When it comes to startups, risk comes to mind for many. But not taking that leap poses a greater risk — the risk of missing a great opportunity for compensation, personal growth and networking galore. Choosing to accept startup risk — as a founder or early employee — could fundamentally alter your life and career, and quite frankly, I think you should do it.
Building a startup isn’t as risky as it sounds, it just requires a trade off of some short-term pain for long-term gain. Here are some initial pains I went through when building my company, so you can be ready when starting yours or joining your first new venture:
Related: 4 Steps to Taking Calculated Risks That Move Your Business Forward
Short-term pain #1: Little to no pay
When I first started The Bouqs Co., I took no pay for eight months. Zero dollars. And I’m no spring chicken. I had a 15-year career at Bain & Co and Disney, a new mortgage in Los Angeles and a 1-year-old boy at home.
This kind of sacrifice is common in the beginning stages of a startup. Founders often sacrifice their pay to fund what needs funded, betting they’ll get it back (and more) later. And due to necessity, most startups pay below market in salary in early stages, asking employees to focus on equity upside instead.
Short-term pain #2: More hours
Startup founders and early employees work more hours than almost anyone — except maybe bankers. For example, at the launch of XYZ Co., two to three people will be the only ones running the entire operation. That’s a lot of work per employee. As funding and demand increase for XYZ Co., the team will expand to six then 10 then 20 and so on.
The trouble is, no matter the number of people on XYZ Co.’s team, the work is never less. Nothing about XYZ Co. existed in its early days, so it requires an incredible amount of time and energy to give it life and sustain it. This means many hours split among few people — and it’s a grind.
Short-term pain #3: The fear it might not work out
The founding team works long hours for little or no pay, barely scraping by for months. Regardless of their Herculean effort, there’s no guarantee the company will succeed. There’s a constant fear in the back of everyone’s mind that they are sacrificing all they have for something that may ultimately fail.
That kind of stress paired with early mornings, late nights and lack of funds is usually what scares away would-be entrepreneurs. But it’s just fear. It’s not reality. While there’s no guarantee it will work, there’s also no guarantee it won’t.
Related: What the High Dive Can Teach Entrepreneurs About Dealing With Fear
And ultimately, it isn’t real risk. Regardless of the outcome, the gains will likely outweigh these pains. Here’s how you win, regardless of whether your startup results in an initial public offering or a closing of the business:
Long-term gain #1: Compensation growth and equity
While founders and early employees may start out making below-market salary for their skills, when the company gets big, they’ll be making more than they would have in their alternative reality non-startup company. At a startup, founders automatically step into senior management roles, skipping over the traditional rise up the ladder. As the company grows, early employees naturally move into higher management positions. Since they helped build the company from the ground up, they’ve earned the seniority needed to lead newer employees.

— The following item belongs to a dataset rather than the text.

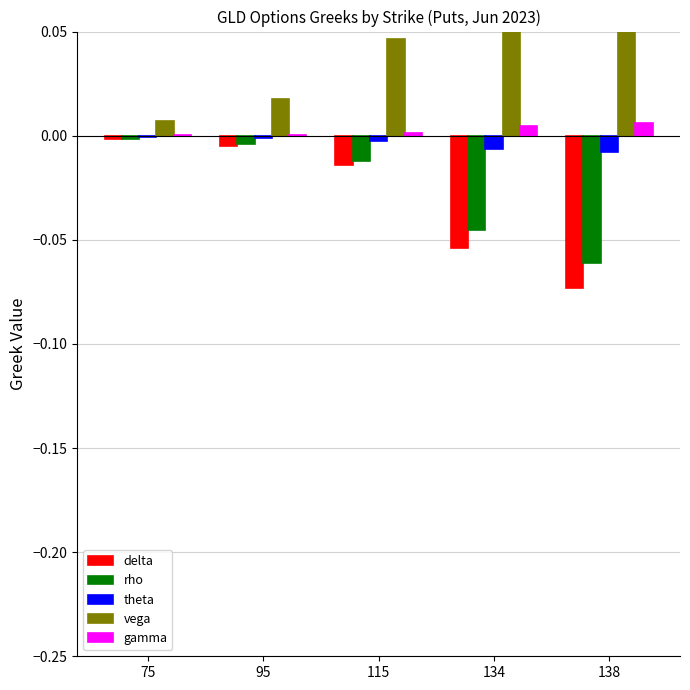

Where is vega nearest to the value 0?

75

Additionally, the equity value in a successful startup can be more than enough to offset any short-term decreases in pay in the beginning. As a startup accrues value, equity value grows to exceed what early team members would make as employees at regular day jobs.
Long-term gain #2: Not much is actually lost — even in failure
Even if the business fails, not much money is lost by an employee or founder in the grand scheme of things. Let's say Sara tries to build a startup. She makes nothing. Zero dollars. Zilch. Six months later, it fails. Take the lost wages (half of one year’s salary at the next best alternative job) and divide it by all the money she will make in her career. It's just a tiny portion.
The losses, while real, are mitigated by the short time frame in which startups make it or break it.
Long-term gain #3: Learning at a fast-forward pace
Running a startup forces founders and employees to learn more than they would at any traditional job, earlier in their career. Everyone is forced to do more, do it more quickly and are asked to execute beyond their pay grade and experience. This means rapid development of experience and skills that may take years to acquire in another environment. If the company doesn’t go big, at the least employees will walk away with knowledge and experience that makes them more valuable in the job market.
Long-term gain #4: Building a solid network
When building a startup, founders and employees meet and have the opportunity to develop relationships with key people who may influence the business or their career. They’ll attend industry events and meet business influencers, investors, founders and others who could get their ideas in front of the right eyes to help the startup take off. These connections may also support their individual careers down the road. Plus, it doesn’t hurt to be well-connected to a pool of successful investors when another great idea for a business manifests in the future.
While there can be downsides to founding or working at a startup in the beginning, there’s always a light at the end of the tunnel — in the upside or downside. Ultimately, the experience gained, the connections made and lessons learned are likely to be more than enough value to cover any short-term losses.
And those who make it? They get to change the world in some way, experience a life-changing sense of accomplishment and validate that the risk was worth it all along.